— Working data —
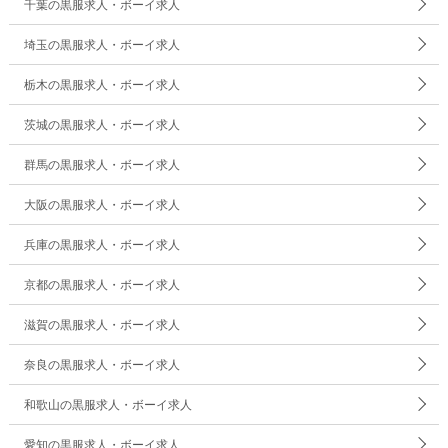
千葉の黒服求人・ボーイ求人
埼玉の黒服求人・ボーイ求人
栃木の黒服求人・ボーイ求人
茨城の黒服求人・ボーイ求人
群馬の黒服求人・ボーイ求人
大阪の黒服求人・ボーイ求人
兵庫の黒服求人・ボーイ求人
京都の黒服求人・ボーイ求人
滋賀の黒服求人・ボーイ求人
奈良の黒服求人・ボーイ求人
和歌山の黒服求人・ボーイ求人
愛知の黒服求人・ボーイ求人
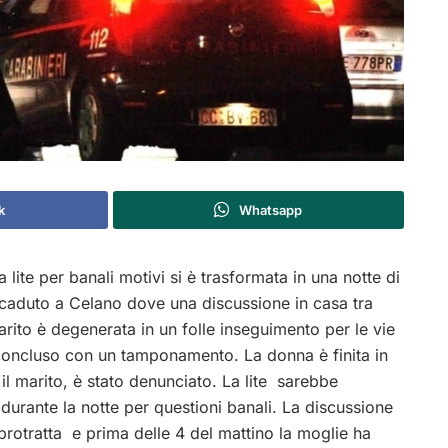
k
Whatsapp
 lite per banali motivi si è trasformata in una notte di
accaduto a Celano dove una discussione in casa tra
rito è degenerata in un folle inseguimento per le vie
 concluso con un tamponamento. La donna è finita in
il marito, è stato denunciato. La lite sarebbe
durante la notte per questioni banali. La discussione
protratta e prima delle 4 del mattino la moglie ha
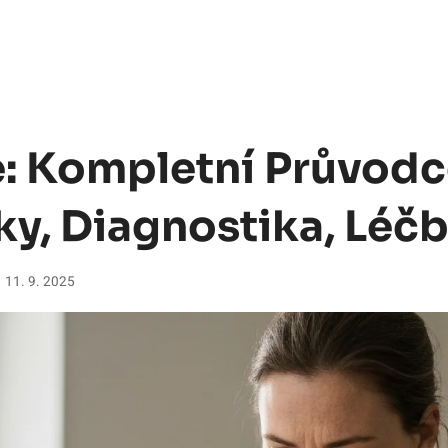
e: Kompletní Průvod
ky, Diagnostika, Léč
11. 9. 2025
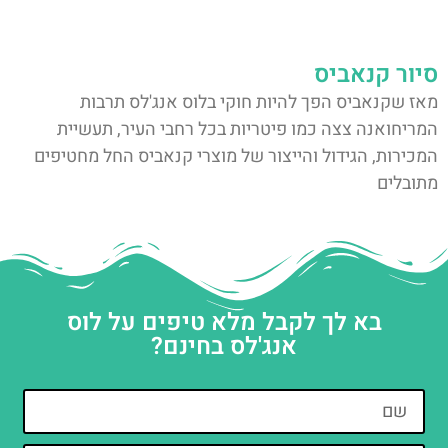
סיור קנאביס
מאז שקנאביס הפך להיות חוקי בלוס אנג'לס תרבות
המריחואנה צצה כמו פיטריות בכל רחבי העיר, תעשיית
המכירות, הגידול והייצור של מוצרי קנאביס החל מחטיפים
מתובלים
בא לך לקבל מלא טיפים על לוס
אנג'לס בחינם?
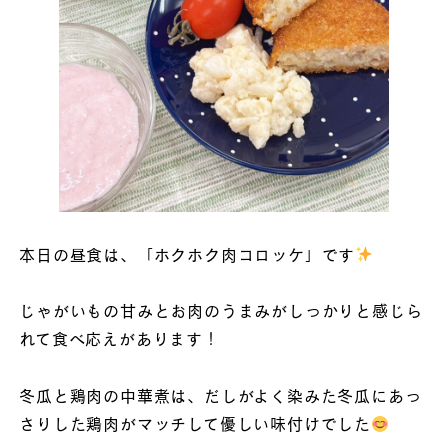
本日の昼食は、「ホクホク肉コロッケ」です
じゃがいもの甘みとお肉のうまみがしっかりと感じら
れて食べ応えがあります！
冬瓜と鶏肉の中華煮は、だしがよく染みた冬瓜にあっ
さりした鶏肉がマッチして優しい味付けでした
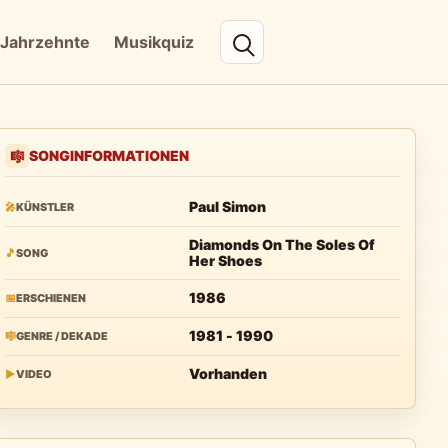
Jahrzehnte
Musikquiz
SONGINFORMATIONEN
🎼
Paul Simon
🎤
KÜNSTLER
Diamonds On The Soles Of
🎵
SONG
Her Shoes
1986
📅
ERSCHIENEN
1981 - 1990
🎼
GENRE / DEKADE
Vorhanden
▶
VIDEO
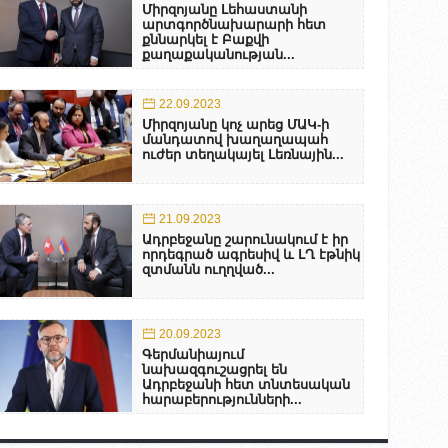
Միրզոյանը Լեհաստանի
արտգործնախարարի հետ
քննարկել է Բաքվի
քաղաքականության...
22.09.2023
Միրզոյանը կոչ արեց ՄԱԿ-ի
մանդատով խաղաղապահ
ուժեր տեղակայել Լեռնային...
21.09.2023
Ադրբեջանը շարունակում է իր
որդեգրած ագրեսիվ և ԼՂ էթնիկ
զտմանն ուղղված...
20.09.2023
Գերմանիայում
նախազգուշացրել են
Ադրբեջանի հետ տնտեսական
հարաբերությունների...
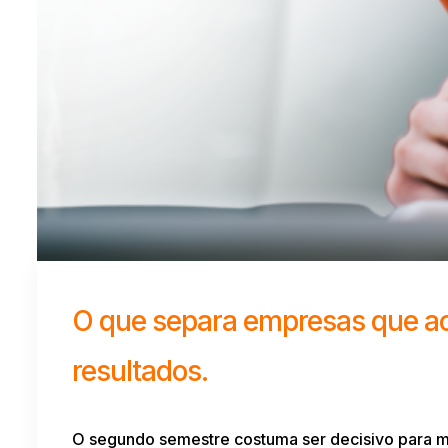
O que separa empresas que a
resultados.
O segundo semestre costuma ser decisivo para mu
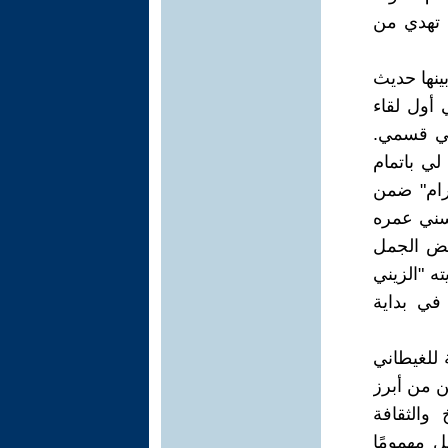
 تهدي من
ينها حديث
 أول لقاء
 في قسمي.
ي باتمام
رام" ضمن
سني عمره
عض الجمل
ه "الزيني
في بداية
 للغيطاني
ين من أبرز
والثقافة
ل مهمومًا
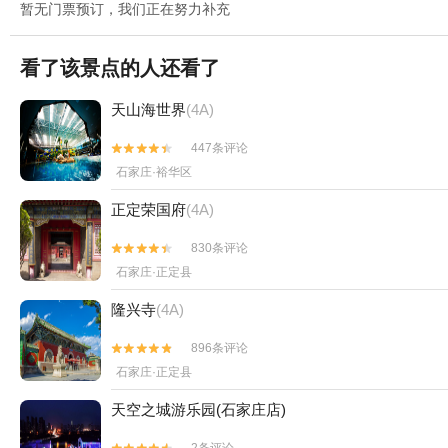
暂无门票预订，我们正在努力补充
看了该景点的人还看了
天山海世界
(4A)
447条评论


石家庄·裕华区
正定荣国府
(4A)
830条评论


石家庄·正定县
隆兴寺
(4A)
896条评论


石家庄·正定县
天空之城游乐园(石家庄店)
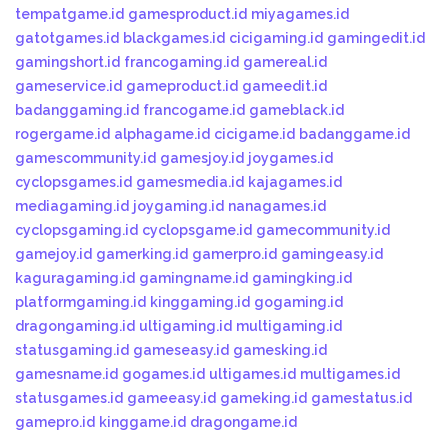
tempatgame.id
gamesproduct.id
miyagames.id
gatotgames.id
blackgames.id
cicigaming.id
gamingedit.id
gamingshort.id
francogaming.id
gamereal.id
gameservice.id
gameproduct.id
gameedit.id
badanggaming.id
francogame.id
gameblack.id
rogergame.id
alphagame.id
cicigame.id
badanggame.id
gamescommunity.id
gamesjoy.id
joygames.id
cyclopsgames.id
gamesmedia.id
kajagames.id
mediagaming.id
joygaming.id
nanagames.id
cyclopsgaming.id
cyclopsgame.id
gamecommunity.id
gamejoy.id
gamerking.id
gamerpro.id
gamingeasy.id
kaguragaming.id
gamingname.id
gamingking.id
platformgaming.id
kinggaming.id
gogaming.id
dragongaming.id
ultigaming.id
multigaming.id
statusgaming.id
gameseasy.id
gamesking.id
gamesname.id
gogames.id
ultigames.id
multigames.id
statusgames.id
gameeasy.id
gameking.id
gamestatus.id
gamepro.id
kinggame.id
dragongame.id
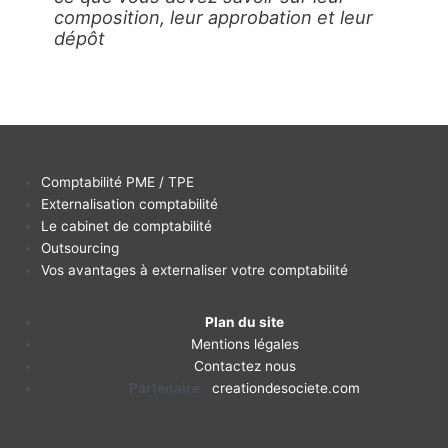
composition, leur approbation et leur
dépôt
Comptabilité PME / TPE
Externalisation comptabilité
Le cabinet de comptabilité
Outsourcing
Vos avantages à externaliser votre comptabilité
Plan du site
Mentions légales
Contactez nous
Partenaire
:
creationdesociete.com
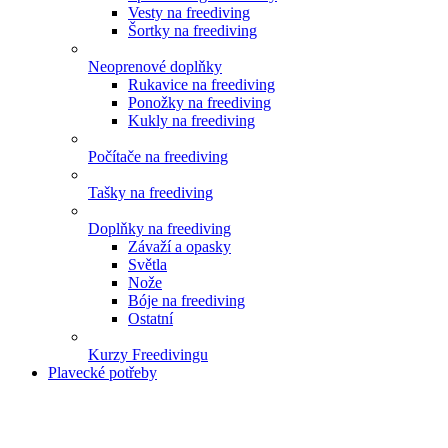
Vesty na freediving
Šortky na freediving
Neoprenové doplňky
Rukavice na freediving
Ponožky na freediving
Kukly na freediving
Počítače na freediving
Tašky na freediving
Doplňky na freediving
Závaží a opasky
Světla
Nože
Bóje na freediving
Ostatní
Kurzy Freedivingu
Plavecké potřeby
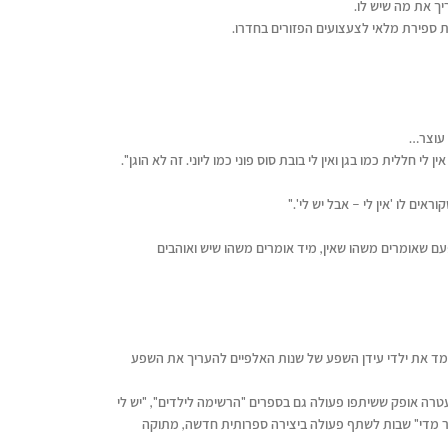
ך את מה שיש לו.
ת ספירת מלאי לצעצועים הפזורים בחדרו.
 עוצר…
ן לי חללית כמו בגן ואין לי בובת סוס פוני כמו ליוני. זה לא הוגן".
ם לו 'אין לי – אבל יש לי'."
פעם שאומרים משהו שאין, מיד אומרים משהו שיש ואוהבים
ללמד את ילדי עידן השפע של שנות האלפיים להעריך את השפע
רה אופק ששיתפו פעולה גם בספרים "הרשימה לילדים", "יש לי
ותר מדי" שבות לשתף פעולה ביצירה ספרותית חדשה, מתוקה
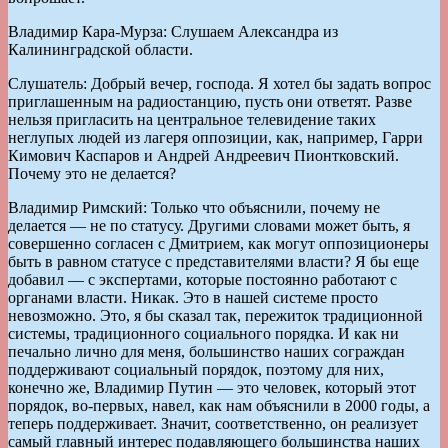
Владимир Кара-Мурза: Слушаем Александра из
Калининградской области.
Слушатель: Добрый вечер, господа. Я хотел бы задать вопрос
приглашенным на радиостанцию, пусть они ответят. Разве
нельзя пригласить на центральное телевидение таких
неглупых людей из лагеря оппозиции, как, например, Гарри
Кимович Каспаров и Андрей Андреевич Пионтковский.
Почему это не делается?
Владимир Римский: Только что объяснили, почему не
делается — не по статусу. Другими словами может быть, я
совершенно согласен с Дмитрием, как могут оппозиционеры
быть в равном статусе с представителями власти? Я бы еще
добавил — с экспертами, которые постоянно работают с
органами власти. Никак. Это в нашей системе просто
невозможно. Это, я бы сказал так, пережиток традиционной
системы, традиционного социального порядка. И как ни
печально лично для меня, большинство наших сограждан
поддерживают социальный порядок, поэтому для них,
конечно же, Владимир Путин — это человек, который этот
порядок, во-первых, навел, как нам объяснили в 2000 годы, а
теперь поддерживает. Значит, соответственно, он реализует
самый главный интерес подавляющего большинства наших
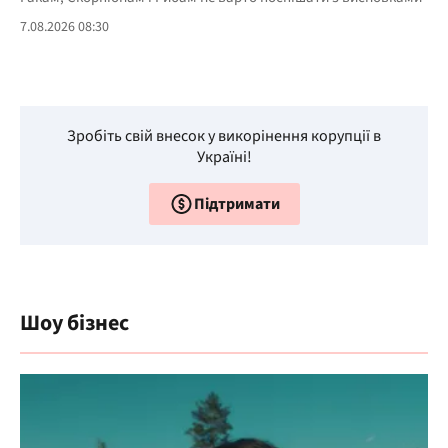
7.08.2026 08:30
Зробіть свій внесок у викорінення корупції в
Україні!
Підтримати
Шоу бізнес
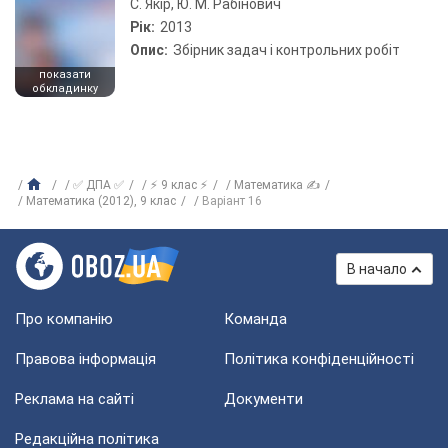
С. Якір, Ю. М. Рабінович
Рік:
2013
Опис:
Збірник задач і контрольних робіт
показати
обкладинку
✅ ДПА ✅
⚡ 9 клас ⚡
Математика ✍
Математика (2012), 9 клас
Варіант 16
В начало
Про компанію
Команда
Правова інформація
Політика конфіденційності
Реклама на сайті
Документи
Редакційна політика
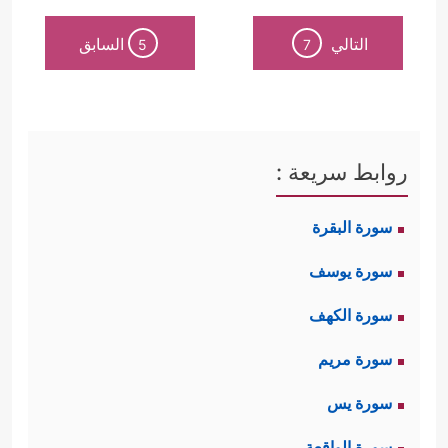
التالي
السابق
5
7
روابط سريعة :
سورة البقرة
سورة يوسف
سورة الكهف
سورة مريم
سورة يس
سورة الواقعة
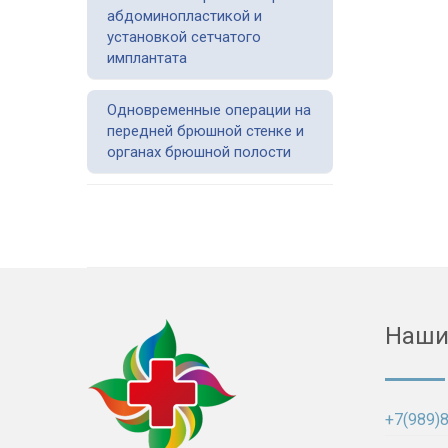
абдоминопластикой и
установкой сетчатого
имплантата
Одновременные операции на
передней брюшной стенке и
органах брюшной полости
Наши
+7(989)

— What the task requires —
Your answer should consist of the lines from the line with "cicigame.id" to the line with "multigaming.id" above, repeated exactly, both ends included.

— Task solution —
cicigame.id
badanggame.id
gamescommunity.id
gamesjoy.id
joygames.id
cyclopsgames.id
gamesmedia.id
kajagames.id
mediagaming.id
joygaming.id
nanagames.id
cyclopsgaming.id
cyclopsgame.id
gamecommunity.id
gamejoy.id
gamerking.id
gamerpro.id
gamingeasy.id
kaguragaming.id
gamingname.id
gamingking.id
platformgaming.id
kinggaming.id
gogaming.id
dragongaming.id
ultigaming.id
multigaming.id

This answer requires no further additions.